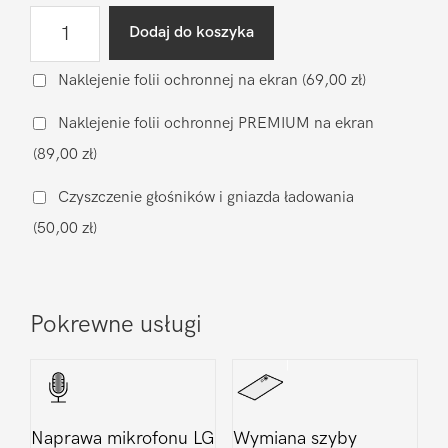
ilość
Dodaj do koszyka
Diagnostyka
po
Naklejenie folii ochronnej na ekran
(69,00 zł)
zalaniu
Naklejenie folii ochronnej PREMIUM na ekran
LG
(89,00 zł)
Nexus
5
Czyszczenie głośników i gniazda ładowania
(50,00 zł)
Pokrewne usługi
Naprawa mikrofonu LG
Wymiana szyby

_EXERCISE REQUIREMENTS_
In the records above, find each line with the word "ochronnej" and copy it out.

_RESULT_
Naklejenie folii ochronnej na ekran
Naklejenie folii ochronnej PREMIUM na ekran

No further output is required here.